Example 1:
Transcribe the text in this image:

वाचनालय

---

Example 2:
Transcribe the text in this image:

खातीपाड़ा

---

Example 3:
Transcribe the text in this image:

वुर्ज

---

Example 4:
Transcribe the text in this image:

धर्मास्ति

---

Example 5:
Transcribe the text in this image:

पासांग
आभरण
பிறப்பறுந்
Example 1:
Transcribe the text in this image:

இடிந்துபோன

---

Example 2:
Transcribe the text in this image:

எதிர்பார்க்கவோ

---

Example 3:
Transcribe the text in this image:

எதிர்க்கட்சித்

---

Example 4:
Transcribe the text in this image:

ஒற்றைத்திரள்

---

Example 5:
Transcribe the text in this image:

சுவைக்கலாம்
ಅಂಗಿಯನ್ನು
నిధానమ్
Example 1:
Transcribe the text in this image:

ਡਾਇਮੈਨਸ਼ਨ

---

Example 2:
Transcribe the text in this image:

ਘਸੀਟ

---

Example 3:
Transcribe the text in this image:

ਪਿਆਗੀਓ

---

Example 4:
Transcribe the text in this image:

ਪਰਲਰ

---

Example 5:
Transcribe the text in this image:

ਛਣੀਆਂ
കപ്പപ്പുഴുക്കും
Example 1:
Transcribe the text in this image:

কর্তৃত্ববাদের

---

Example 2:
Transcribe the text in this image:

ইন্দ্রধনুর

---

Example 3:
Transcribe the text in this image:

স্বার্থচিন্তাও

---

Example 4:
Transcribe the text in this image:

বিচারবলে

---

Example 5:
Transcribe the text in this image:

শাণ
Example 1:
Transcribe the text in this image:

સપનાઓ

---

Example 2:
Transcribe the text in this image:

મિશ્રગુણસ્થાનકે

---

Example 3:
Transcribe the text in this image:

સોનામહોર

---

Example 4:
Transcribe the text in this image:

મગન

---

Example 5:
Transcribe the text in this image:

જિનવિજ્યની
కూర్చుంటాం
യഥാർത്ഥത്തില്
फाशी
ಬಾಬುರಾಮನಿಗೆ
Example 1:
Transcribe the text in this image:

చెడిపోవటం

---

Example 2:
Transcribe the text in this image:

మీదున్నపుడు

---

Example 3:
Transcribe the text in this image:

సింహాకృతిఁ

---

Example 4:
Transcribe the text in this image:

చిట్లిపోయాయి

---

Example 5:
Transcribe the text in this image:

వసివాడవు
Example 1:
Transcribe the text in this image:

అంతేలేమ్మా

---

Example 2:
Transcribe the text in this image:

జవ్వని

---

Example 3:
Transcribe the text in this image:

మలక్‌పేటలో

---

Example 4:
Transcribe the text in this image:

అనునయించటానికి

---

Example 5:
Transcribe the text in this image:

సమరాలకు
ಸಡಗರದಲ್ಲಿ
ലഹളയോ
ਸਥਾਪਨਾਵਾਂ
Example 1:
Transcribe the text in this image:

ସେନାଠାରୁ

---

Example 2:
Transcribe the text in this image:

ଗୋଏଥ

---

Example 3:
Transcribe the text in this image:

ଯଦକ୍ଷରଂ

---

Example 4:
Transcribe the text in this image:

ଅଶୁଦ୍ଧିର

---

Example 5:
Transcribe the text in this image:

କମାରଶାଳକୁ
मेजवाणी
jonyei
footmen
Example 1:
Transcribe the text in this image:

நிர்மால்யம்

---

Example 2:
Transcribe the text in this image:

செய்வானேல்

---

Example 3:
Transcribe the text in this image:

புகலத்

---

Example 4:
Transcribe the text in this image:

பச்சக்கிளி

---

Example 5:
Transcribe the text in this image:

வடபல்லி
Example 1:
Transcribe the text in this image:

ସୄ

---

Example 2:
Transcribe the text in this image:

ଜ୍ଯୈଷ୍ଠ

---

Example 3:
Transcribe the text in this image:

■ ■ ■ ■ ■ ■ ■

Written request -
Copy out all of the records above, keeping every line unchanged.

Answer to this exercise -
Example 1:
Transcribe the text in this image:

वाचनालय

---

Example 2:
Transcribe the text in this image:

खातीपाड़ा

---

Example 3:
Transcribe the text in this image:

वुर्ज

---

Example 4:
Transcribe the text in this image:

धर्मास्ति

---

Example 5:
Transcribe the text in this image:

पासांग
आभरण
பிறப்பறுந்
Example 1:
Transcribe the text in this image:

இடிந்துபோன

---

Example 2:
Transcribe the text in this image:

எதிர்பார்க்கவோ

---

Example 3:
Transcribe the text in this image:

எதிர்க்கட்சித்

---

Example 4:
Transcribe the text in this image:

ஒற்றைத்திரள்

---

Example 5:
Transcribe the text in this image:

சுவைக்கலாம்
ಅಂಗಿಯನ್ನು
నిధానమ్
Example 1:
Transcribe the text in this image:

ਡਾਇਮੈਨਸ਼ਨ

---

Example 2:
Transcribe the text in this image:

ਘਸੀਟ

---

Example 3:
Transcribe the text in this image:

ਪਿਆਗੀਓ

---

Example 4:
Transcribe the text in this image:

ਪਰਲਰ

---

Example 5:
Transcribe the text in this image:

ਛਣੀਆਂ
കപ്പപ്പുഴുക്കും
Example 1:
Transcribe the text in this image:

কর্তৃত্ববাদের

---

Example 2:
Transcribe the text in this image:

ইন্দ্রধনুর

---

Example 3:
Transcribe the text in this image:

স্বার্থচিন্তাও

---

Example 4:
Transcribe the text in this image:

বিচারবলে

---

Example 5:
Transcribe the text in this image:

শাণ
Example 1:
Transcribe the text in this image:

સપનાઓ

---

Example 2:
Transcribe the text in this image:

મિશ્રગુણસ્થાનકે

---

Example 3:
Transcribe the text in this image:

સોનામહોર

---

Example 4:
Transcribe the text in this image:

મગન

---

Example 5:
Transcribe the text in this image:

જિનવિજ્યની
కూర్చుంటాం
യഥാർത്ഥത്തില്
फाशी
ಬಾಬುರಾಮನಿಗೆ
Example 1:
Transcribe the text in this image:

చెడిపోవటం

---

Example 2:
Transcribe the text in this image:

మీదున్నపుడు

---

Example 3:
Transcribe the text in this image:

సింహాకృతిఁ

---

Example 4:
Transcribe the text in this image:

చిట్లిపోయాయి

---

Example 5:
Transcribe the text in this image:

వసివాడవు
Example 1:
Transcribe the text in this image:

అంతేలేమ్మా

---

Example 2:
Transcribe the text in this image:

జవ్వని

---

Example 3:
Transcribe the text in this image:

మలక్‌పేటలో

---

Example 4:
Transcribe the text in this image:

అనునయించటానికి

---

Example 5:
Transcribe the text in this image:

సమరాలకు
ಸಡಗರದಲ್ಲಿ
ലഹളയോ
ਸਥਾਪਨਾਵਾਂ
Example 1:
Transcribe the text in this image:

ସେନାଠାରୁ

---

Example 2:
Transcribe the text in this image:

ଗୋଏଥ

---

Example 3:
Transcribe the text in this image:

ଯଦକ୍ଷରଂ

---

Example 4:
Transcribe the text in this image:

ଅଶୁଦ୍ଧିର

---

Example 5:
Transcribe the text in this image:

କମାରଶାଳକୁ
मेजवाणी
jonyei
footmen
Example 1:
Transcribe the text in this image:

நிர்மால்யம்

---

Example 2:
Transcribe the text in this image:

செய்வானேல்

---

Example 3:
Transcribe the text in this image:

புகலத்

---

Example 4:
Transcribe the text in this image:

பச்சக்கிளி

---

Example 5:
Transcribe the text in this image:

வடபல்லி
Example 1:
Transcribe the text in this image:

ସୄ

---

Example 2:
Transcribe the text in this image:

ଜ୍ଯୈଷ୍ଠ

---

Example 3:
Transcribe the text in this image:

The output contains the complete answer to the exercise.